Any time you scrape someone else's pages you must consider "data theft." And there is no way to know whether that is a problem unless you read their terms of service. Generally if there is a copyright notice on the page you want to scrape, you run the risk of legal action. The risk is very low unless you are overloading their servers with requests. Scraping for commercial purposes is a lot riskier than for personal purposes because of the "Fair use" rule in the copyright law. Uploading 12,000 pages is WAY too many. The Googlebot scraper typically limits itself to a maximum 417 page requests per DAY per SITE (At least it does on my site of over 4000 pages). Typically Googlebot only does 70 page requests per day on my site. I suggest you do the same when scraping pages.

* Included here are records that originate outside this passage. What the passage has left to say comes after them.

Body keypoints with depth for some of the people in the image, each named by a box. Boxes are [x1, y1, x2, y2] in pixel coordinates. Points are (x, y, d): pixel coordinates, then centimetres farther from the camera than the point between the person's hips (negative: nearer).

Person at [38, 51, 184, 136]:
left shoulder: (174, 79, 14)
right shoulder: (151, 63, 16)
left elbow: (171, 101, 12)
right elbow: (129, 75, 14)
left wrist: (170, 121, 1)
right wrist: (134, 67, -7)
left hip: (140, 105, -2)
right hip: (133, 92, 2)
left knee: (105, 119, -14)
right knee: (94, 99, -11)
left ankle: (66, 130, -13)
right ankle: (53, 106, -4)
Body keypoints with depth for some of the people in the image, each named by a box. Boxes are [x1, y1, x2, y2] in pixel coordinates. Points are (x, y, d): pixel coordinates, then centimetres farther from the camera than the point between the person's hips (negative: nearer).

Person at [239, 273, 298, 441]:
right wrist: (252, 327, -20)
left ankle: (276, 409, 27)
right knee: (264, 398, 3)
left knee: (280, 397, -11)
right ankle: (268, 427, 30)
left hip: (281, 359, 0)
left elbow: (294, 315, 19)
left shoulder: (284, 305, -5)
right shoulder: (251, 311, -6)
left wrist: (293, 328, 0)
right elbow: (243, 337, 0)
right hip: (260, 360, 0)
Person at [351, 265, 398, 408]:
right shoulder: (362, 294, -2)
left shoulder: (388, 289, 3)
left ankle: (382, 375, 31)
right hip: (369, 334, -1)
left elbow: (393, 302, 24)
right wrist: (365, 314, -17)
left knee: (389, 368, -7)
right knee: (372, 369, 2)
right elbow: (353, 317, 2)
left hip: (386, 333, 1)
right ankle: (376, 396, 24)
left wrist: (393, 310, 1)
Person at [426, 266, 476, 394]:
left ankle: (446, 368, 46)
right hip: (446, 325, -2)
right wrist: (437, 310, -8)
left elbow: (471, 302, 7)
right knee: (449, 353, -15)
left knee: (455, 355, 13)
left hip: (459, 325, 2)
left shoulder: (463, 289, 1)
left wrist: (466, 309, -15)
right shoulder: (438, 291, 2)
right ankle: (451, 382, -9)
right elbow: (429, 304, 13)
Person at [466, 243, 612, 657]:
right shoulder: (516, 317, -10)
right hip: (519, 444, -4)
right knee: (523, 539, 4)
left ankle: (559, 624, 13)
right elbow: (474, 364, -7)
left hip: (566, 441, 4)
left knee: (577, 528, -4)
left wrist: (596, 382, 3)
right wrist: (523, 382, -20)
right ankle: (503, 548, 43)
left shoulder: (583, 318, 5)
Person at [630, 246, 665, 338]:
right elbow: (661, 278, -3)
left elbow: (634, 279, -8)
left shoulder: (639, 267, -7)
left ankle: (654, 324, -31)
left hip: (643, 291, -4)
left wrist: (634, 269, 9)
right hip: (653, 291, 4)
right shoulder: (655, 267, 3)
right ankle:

Funny you want to steal the data that you can get for free through Amazon Web Services API. I am creating a web site right now that extracts Amazon data based on certain parameters and there is no need to scrape pages (given that they change often) if you can get better results through AWS. But good luck anyway
Not really, if you loading an inventory for the first time it might be ok - as long as your server can handle the load of so much stuff loaded in the first place and then all the search engine bots from all the search engines coming in to index the content. Google would be least of my worries here
Its not a question of whether your server can handle the page load. It is a question of whether the bandwidth load on AMAZON'S servers would be a problem.
Are you trying to say Amazon's database servers won't handle yet another request for 12,000 records? Or am I laughing too early and misunderstood what you're asking?
You misunderstood or did not think it through. Yes, I am sure that Amazon COULD handle 12,000 record requests coming from ONE person at a time. But what if 10,000 people requested 12,000 records at the same time? Could it happen? Yes. Could they then handle it? I don't know. So, it still is a bandwidth issue for Amazon. If I were Amazon, I would be pissed if someone was making 12,000 requests. And I would put a reasonable limit of some kind on how many requests per hour anyone could make. WHY would I be pissed? Because the requester would be spending MY MONEY without my permission to enhance HIS LIFE. In other words, STEALING from ME for HIS benefit.